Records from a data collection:
______________________________
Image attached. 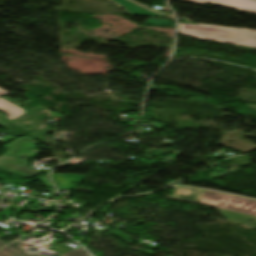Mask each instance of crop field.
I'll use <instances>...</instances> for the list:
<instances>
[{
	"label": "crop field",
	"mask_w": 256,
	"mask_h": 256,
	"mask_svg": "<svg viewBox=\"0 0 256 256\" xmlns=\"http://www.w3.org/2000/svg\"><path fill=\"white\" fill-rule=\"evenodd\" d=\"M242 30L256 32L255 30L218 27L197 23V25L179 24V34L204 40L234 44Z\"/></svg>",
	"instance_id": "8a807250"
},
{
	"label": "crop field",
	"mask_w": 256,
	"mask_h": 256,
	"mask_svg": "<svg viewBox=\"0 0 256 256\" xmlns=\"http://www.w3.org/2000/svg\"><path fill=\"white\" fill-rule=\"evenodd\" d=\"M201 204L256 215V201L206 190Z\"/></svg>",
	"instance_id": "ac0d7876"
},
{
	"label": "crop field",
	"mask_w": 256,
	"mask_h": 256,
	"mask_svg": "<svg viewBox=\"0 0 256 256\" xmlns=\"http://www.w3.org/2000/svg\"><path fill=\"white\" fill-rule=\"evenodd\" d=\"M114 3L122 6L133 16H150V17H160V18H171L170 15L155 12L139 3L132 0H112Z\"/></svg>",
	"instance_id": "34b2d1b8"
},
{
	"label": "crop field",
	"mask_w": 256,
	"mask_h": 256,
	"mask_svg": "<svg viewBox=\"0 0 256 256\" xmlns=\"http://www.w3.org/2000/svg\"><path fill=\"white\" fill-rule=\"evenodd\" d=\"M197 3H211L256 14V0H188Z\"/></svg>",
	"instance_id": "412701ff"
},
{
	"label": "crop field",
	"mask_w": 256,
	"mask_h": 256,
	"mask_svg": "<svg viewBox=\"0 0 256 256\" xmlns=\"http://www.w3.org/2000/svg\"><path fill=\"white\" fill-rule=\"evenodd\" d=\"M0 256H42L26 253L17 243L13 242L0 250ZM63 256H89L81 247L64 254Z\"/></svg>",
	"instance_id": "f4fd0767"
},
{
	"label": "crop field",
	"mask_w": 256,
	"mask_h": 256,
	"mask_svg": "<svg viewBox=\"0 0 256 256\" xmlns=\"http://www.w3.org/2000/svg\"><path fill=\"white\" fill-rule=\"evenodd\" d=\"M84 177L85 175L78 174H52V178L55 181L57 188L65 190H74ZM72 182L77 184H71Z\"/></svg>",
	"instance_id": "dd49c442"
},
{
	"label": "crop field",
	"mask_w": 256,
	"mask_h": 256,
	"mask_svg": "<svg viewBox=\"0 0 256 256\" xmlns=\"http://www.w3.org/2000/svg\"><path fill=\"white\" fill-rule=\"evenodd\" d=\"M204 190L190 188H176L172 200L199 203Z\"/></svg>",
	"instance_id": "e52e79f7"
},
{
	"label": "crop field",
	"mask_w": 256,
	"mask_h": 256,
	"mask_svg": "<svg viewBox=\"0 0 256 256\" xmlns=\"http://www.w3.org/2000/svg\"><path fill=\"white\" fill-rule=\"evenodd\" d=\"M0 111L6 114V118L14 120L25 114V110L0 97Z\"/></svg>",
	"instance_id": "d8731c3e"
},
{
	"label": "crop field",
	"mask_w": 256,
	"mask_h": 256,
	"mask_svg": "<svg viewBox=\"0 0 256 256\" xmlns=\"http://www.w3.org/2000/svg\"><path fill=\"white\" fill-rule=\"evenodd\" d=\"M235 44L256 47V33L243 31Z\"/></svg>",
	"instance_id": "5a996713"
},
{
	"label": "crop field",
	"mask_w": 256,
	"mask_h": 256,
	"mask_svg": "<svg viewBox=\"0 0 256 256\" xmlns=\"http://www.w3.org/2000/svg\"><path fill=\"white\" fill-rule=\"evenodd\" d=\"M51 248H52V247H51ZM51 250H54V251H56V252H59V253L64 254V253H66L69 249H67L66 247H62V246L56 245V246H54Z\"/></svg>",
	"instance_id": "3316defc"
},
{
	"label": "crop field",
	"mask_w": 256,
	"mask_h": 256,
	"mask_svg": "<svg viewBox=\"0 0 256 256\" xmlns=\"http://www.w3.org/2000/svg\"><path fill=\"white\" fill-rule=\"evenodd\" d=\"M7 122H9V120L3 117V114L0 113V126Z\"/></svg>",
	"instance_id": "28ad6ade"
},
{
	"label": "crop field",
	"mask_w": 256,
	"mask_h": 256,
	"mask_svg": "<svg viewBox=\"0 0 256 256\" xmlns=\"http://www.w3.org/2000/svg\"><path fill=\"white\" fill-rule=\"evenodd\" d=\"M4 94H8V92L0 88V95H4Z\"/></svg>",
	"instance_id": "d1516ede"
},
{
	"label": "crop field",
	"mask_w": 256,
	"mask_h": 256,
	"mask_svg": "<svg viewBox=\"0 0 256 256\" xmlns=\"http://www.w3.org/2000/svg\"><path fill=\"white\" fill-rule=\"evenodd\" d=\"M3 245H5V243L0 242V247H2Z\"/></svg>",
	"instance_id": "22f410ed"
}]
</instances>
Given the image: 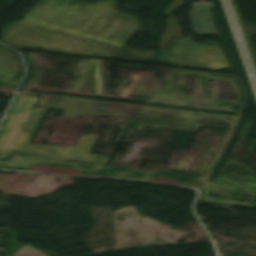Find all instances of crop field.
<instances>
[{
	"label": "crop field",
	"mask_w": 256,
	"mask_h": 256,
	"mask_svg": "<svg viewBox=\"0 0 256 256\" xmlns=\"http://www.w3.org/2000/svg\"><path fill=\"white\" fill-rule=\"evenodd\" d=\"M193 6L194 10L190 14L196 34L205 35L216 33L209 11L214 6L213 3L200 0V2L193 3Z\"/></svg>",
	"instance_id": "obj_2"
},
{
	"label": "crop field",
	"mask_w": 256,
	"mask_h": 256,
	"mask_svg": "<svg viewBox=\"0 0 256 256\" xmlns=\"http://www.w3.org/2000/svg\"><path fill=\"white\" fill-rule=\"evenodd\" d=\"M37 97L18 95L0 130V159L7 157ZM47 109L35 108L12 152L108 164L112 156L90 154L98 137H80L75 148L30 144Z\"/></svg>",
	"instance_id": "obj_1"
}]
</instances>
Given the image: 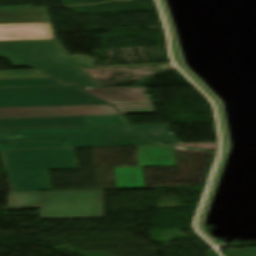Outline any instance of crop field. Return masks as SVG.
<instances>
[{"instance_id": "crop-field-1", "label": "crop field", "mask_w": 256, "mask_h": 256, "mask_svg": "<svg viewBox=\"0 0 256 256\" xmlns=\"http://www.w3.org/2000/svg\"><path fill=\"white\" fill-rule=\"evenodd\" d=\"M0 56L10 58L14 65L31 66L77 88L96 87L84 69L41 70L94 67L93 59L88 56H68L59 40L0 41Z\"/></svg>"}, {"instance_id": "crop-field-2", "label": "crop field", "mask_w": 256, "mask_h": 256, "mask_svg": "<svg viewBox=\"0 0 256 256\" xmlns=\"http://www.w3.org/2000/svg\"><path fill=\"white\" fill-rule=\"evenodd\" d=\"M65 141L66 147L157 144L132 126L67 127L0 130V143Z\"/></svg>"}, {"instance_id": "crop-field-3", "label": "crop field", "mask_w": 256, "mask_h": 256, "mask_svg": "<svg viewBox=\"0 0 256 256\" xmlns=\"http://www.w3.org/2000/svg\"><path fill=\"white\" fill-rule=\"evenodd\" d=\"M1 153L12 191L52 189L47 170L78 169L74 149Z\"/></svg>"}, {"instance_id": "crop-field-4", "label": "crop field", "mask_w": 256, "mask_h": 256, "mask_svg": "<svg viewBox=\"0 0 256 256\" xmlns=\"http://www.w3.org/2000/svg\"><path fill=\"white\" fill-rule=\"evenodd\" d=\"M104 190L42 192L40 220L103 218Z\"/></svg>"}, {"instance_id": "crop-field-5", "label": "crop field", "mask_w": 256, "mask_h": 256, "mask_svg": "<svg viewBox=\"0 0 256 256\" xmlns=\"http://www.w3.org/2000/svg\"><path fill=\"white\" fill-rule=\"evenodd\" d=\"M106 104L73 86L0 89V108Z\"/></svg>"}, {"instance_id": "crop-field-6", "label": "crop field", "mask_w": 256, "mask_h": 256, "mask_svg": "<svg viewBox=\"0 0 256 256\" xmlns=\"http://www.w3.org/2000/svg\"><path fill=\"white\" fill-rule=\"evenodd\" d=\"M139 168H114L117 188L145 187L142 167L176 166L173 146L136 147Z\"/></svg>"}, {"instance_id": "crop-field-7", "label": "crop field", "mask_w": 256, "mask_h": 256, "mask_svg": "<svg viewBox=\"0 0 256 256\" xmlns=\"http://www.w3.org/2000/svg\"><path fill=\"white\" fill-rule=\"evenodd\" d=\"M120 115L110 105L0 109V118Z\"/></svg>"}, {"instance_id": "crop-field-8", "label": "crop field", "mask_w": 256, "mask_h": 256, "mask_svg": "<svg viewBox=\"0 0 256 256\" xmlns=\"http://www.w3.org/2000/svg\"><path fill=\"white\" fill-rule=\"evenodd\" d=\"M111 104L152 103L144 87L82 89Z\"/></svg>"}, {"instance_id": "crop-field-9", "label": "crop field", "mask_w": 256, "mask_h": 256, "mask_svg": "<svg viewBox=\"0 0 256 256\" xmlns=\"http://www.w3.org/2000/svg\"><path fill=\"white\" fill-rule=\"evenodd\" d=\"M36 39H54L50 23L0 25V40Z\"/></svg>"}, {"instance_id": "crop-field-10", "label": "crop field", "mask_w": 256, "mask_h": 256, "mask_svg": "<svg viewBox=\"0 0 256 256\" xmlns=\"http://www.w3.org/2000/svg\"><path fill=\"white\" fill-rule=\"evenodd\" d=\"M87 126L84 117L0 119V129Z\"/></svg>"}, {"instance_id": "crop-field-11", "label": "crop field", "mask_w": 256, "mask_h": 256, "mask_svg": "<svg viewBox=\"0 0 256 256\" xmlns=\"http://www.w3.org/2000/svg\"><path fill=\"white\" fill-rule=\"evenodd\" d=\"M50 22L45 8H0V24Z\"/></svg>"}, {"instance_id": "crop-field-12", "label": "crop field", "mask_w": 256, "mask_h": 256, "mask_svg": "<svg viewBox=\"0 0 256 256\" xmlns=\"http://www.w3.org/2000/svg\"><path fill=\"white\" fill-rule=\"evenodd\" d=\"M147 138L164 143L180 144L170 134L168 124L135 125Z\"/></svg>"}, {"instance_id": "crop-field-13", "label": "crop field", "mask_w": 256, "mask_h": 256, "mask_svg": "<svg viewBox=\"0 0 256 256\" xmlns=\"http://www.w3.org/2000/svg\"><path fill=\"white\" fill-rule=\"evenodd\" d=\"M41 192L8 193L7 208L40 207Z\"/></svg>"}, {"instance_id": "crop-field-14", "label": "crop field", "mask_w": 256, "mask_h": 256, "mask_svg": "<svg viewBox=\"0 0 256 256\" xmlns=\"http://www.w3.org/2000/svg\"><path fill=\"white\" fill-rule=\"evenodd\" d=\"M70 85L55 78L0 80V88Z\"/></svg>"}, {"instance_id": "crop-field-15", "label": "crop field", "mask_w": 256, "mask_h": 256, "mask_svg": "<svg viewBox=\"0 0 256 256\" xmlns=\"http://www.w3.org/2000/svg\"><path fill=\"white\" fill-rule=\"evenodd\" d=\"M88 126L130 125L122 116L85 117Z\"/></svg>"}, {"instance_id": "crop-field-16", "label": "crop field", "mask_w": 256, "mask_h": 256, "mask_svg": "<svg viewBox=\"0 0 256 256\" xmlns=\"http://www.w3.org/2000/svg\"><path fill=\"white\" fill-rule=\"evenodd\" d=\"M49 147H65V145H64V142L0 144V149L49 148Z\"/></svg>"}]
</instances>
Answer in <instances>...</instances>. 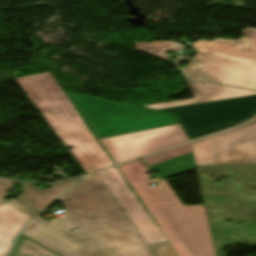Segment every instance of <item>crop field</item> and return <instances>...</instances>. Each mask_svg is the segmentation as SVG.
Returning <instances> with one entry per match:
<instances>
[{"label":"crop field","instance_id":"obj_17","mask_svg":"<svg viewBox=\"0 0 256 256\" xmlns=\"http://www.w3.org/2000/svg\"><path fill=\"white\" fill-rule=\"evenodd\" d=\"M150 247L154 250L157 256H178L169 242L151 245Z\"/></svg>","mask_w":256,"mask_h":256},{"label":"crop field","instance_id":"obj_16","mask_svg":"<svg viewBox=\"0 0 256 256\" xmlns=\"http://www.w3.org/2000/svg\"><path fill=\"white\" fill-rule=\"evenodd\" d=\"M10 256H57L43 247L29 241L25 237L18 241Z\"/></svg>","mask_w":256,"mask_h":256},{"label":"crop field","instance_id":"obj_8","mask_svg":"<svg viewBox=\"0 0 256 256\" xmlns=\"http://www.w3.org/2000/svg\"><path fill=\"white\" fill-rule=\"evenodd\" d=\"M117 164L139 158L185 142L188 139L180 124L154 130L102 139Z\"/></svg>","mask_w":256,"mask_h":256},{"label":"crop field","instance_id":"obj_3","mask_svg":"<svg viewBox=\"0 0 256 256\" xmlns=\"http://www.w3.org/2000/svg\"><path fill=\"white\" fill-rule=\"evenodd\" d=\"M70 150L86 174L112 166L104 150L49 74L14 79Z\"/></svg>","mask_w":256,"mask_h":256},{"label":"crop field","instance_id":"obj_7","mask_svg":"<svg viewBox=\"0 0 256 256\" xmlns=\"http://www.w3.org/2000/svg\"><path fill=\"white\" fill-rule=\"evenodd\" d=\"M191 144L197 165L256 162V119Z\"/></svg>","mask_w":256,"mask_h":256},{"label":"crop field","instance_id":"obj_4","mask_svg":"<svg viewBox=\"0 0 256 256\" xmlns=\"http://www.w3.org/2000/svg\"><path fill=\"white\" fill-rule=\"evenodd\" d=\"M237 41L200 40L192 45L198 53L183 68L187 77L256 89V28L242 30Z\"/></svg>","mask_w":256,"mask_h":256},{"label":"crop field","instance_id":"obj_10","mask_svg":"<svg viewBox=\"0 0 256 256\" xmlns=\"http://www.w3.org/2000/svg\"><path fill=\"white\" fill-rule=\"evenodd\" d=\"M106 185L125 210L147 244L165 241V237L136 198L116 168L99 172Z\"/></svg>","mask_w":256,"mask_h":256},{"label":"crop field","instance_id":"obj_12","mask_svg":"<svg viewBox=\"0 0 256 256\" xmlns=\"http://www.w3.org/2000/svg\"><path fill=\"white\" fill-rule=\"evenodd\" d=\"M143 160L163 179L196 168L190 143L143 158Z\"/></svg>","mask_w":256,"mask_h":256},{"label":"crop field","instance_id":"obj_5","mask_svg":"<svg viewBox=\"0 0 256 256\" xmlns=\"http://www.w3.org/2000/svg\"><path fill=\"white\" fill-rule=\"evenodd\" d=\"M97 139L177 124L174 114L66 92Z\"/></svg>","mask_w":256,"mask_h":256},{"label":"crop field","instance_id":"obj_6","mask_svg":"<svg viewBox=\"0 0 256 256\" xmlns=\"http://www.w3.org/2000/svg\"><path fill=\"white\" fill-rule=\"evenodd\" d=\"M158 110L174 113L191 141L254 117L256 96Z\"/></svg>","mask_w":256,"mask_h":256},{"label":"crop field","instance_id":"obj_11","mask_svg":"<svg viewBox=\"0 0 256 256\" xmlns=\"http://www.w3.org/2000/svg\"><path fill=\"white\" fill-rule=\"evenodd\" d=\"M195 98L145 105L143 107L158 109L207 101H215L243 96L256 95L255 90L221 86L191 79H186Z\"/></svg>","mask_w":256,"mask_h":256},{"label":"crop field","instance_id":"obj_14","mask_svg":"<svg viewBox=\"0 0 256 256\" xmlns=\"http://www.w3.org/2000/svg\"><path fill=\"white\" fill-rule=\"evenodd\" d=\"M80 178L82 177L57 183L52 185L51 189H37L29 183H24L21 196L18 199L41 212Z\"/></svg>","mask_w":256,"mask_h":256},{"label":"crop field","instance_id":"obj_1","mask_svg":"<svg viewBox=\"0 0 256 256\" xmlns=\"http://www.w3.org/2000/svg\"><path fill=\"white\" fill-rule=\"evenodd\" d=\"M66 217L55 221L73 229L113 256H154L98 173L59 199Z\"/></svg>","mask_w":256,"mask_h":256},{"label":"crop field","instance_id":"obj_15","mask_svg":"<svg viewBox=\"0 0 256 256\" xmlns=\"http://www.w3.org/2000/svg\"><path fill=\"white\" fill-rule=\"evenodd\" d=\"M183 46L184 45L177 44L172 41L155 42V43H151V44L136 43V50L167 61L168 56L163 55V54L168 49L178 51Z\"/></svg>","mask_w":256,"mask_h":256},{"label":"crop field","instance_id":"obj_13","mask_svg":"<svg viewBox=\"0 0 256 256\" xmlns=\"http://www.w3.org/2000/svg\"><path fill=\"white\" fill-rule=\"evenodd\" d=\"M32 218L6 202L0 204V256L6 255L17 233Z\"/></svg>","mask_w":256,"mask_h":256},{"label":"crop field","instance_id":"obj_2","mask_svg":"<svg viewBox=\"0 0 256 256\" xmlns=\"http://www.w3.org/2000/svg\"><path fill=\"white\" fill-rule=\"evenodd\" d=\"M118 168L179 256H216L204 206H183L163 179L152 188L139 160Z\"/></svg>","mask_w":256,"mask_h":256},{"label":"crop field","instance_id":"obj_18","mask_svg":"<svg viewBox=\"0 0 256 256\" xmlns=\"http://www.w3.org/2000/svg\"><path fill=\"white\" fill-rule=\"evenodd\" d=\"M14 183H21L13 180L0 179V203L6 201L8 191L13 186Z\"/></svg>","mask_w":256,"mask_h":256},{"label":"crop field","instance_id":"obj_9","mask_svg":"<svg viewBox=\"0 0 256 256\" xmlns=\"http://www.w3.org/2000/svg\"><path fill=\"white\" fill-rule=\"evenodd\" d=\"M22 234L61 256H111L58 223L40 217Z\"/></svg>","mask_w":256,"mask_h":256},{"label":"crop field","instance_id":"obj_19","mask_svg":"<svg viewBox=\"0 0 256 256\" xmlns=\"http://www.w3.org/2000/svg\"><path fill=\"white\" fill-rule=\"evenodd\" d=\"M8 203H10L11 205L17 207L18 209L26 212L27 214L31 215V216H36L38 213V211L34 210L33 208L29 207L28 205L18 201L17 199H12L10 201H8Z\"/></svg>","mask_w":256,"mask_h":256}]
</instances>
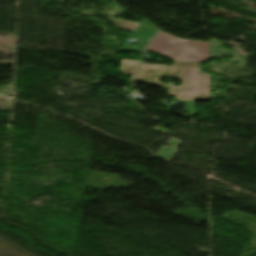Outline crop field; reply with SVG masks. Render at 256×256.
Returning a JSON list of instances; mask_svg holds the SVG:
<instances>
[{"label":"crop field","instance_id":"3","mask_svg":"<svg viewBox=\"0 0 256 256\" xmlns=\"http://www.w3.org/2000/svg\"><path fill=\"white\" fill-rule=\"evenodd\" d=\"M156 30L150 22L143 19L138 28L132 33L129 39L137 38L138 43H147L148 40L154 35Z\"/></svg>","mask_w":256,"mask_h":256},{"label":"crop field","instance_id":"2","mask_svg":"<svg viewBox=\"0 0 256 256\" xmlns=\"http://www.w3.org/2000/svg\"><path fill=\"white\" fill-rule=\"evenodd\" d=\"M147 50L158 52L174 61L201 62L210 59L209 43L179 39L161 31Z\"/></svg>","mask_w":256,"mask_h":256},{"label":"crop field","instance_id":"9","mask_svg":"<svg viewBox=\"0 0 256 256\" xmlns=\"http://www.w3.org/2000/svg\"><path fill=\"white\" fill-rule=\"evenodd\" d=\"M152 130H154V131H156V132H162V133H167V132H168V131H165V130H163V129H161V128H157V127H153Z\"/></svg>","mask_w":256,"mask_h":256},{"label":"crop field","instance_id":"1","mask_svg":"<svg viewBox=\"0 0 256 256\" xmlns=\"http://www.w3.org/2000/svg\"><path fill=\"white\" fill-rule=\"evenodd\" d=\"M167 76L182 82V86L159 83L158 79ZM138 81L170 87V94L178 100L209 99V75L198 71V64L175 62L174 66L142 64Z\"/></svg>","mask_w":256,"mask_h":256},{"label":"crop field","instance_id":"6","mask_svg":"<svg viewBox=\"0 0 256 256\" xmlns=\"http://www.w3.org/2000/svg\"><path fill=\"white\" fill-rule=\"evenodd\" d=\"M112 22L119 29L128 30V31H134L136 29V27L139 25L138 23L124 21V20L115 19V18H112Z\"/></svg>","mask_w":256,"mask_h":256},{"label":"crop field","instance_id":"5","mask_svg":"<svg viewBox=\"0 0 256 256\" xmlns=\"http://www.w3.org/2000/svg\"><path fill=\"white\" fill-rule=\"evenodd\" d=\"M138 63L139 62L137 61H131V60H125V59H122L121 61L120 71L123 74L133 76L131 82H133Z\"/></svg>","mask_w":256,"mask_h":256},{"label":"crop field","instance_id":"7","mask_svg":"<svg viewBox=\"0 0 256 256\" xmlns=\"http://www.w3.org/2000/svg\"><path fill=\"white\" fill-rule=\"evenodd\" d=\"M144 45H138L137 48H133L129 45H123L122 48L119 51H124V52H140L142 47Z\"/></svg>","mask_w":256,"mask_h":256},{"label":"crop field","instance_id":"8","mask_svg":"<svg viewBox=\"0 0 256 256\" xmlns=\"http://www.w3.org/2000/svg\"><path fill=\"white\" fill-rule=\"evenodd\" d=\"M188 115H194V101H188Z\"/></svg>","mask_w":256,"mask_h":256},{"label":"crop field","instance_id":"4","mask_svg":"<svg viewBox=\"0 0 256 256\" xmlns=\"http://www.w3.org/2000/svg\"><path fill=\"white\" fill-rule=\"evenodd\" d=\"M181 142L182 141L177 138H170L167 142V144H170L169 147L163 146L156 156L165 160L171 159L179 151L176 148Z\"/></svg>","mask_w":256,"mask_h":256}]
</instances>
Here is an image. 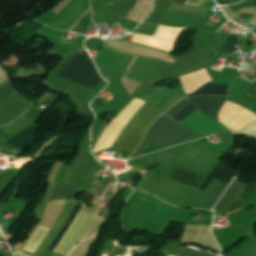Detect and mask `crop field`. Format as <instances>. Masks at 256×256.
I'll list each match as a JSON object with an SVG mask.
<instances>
______________________________
### YOUR OBJECTIVE:
Pull out every line above that contains the string "match".

### TASK ANSWER:
Returning <instances> with one entry per match:
I'll list each match as a JSON object with an SVG mask.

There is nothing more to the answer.